A word list contains frequency, the number of files a word appears, and proportion of a word in the corpus.


n-gram list

n-gram list only contains frequency because it consumes more memory.  If I find a way to add other info without taxing the processing time and memory, I will add them.



Setting minimum frequency

Just as you can do with Cluster and Collocation, you can set a minimum frequency of words/n-grams to be displayed on the table.  Go to Preferences -> Others.  Setting a minimum of at least 2 is recommended for n-gram search because n-grams with a frequency of one do not give you any information but consumes more time to process and more memory.


Sorting word/n-gram list

You can sort or resort the list.


  • Frequency - most frequent to least frequent
  • Alphabetical - a to z
  • Reverse Alphabetical - a to z from the last letter of each word/n-gram
  • Word Length - number of letters in a word/n-gram from longest to shortest
  • Reverse Word Length - reverse order of Word Length
  • Stats - highest to lowest
  • Stats Reverse - lowest to highest

The Stats and Stats Reverse are only available after you calculate keyword statistics.

Here's the sample of Reverse Alphabetical.



Additional features

Calculating keyword statistics

If you have two word lists from two different corpora, you can calculate keyword statistics.  First, create two word lists.  You can do this by switching corpora and running Word Count on two tables, or you can run Word count on the right table and import saved word list to the left table.


Then go to Menu -> Stats -> Calculate Keyword Stats and select either Log-Likelihood or Chi-Square.  Log-Likelihood is calculated based on the formula on the UCREL site. Chi-square is calculated based on the formula in Oaks (1998, p.25).


The calculated statistic will show up on Stats column.  You might want to sort the results by Stats or Reverse Stats.


The statistic of the words that tend to appear more frequently in the corpus on the left will be displayed in black and that tend to appear more frequently in the corpus on the right will be displayed in red.


Searching a word/n-gram on the list

You can search a particular word or n-gram on a table.  Simply enter the word/n-gram you want to search and click Search.

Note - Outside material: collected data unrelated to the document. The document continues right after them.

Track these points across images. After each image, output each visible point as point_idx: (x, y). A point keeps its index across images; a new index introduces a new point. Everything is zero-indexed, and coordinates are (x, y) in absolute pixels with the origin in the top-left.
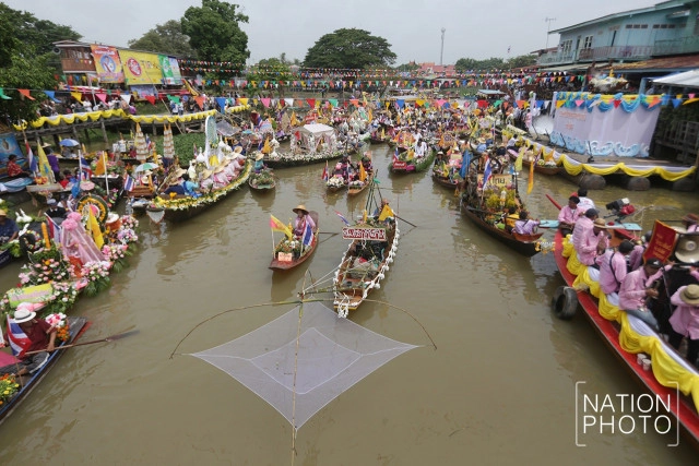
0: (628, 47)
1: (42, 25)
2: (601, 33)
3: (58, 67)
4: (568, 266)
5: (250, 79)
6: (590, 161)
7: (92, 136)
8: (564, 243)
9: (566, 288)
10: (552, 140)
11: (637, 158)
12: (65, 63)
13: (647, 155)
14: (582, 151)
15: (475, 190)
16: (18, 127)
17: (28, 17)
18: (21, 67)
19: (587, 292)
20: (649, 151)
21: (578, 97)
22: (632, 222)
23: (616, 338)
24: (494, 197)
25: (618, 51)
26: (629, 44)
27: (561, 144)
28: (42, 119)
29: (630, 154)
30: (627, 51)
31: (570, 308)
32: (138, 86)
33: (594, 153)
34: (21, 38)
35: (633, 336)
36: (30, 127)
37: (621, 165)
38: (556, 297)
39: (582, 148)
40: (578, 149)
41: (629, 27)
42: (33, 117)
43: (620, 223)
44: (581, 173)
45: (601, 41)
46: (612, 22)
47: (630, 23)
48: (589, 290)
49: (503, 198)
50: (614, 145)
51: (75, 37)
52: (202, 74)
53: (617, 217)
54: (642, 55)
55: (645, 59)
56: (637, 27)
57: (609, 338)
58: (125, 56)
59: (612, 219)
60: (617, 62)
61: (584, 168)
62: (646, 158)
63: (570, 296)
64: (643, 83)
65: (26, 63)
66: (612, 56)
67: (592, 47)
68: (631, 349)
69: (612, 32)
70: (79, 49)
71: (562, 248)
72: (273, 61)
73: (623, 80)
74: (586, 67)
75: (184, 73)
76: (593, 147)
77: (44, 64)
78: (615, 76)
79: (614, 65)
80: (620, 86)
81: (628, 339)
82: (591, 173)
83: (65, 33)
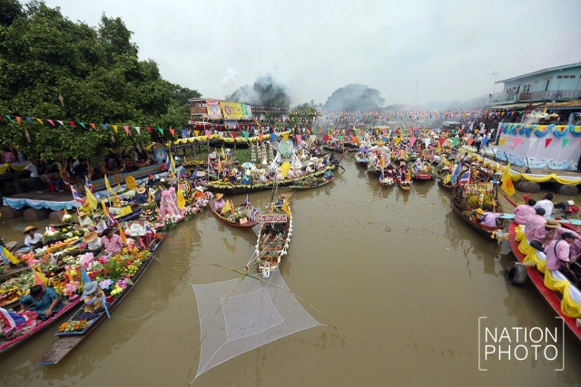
0: (559, 91)
1: (184, 90)
2: (536, 82)
3: (189, 112)
4: (519, 248)
5: (291, 116)
6: (528, 171)
7: (202, 149)
8: (516, 231)
9: (517, 263)
10: (497, 156)
11: (567, 171)
12: (192, 110)
13: (576, 169)
14: (521, 164)
15: (461, 193)
16: (167, 145)
17: (178, 87)
18: (172, 114)
19: (534, 268)
20: (578, 167)
21: (519, 126)
22: (576, 218)
23: (559, 304)
24: (474, 198)
25: (551, 94)
26: (561, 89)
27: (505, 159)
28: (179, 140)
29: (561, 168)
30: (559, 94)
31: (521, 279)
32: (228, 121)
33: (530, 166)
34: (173, 98)
35: (572, 305)
36: (172, 144)
37: (554, 176)
38: (509, 269)
39: (521, 162)
40: (518, 163)
41: (559, 77)
42: (174, 139)
43: (566, 218)
44: (520, 180)
45: (537, 87)
46: (546, 75)
47: (560, 74)
48: (536, 266)
49: (482, 199)
50: (548, 161)
51: (199, 95)
52: (264, 113)
53: (563, 214)
54: (572, 96)
55: (574, 99)
56: (566, 77)
57: (551, 304)
58: (223, 105)
59: (559, 216)
60: (550, 101)
61: (522, 177)
62: (575, 171)
63: (520, 269)
64: (571, 117)
65: (174, 111)
66: (546, 98)
67: (530, 91)
68: (571, 314)
69: (546, 81)
70: (200, 102)
71: (515, 234)
72: (306, 105)
73: (555, 115)
74: (525, 105)
75: (253, 113)
76: (530, 162)
77: (182, 111)
78: (548, 112)
79: (548, 104)
80: (552, 119)
81: (568, 306)
82: (528, 181)
83: (195, 94)
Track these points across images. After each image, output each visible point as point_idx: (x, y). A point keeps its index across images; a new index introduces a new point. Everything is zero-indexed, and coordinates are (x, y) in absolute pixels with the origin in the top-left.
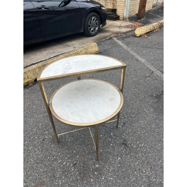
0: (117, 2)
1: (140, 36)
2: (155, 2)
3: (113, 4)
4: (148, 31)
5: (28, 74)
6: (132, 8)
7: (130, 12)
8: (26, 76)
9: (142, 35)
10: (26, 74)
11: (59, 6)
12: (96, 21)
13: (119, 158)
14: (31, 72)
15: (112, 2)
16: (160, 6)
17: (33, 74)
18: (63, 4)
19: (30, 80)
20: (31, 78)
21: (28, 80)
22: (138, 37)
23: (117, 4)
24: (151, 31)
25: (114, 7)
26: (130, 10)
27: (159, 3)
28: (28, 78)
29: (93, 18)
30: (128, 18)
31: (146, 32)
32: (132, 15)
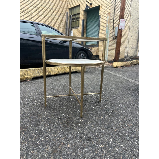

If CasualConc finds the word/n-gram you are looking for, it will be highlighted.



Import Word/n-gram List

You can import a Word List to the left table.  Go to Menu -> File -> Import WordList.



You can also click the Import Icon.


You can choose File Format and File Type.  The encoding of the file should be ASCII or UTF-8.


File Format is the two types of formats CasualConc can export.

You can import CasualConc Word List CSV file or other simple Word list files.

Simple Word List (w/ Title Line) has a title line at the top and followed by word and frequency on each line.  For example:

Word,Frequency
the,1394
a,1284
I,804


Simple Word List (w/o Title Line) only contains word and frequency on each line.  For example:

the,1394
a,1284
I,804


This allows you to use word list created by other programs to calculate keyness with CasualConc.